[Source data]
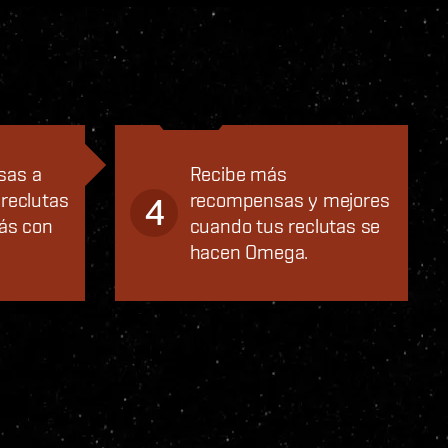
sas a
Recibe más
reclutas
recompensas y mejores
4
ás con
cuando tus reclutas se
hacen Omega.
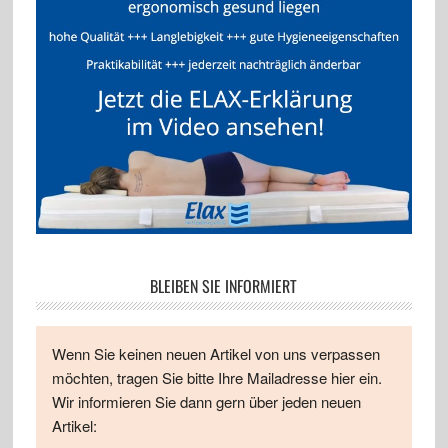
BLEIBEN SIE INFORMIERT
Wenn Sie keinen neuen Artikel von uns verpassen
möchten, tragen Sie bitte Ihre Mailadresse hier ein.
Wir informieren Sie dann gern über jeden neuen
Artikel:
[/Source data]
▶ **Your task**:
Copy each line of the listing that includes "Artikel".

▶ **Output of the task**:
Wenn Sie keinen neuen Artikel von uns verpassen
Artikel:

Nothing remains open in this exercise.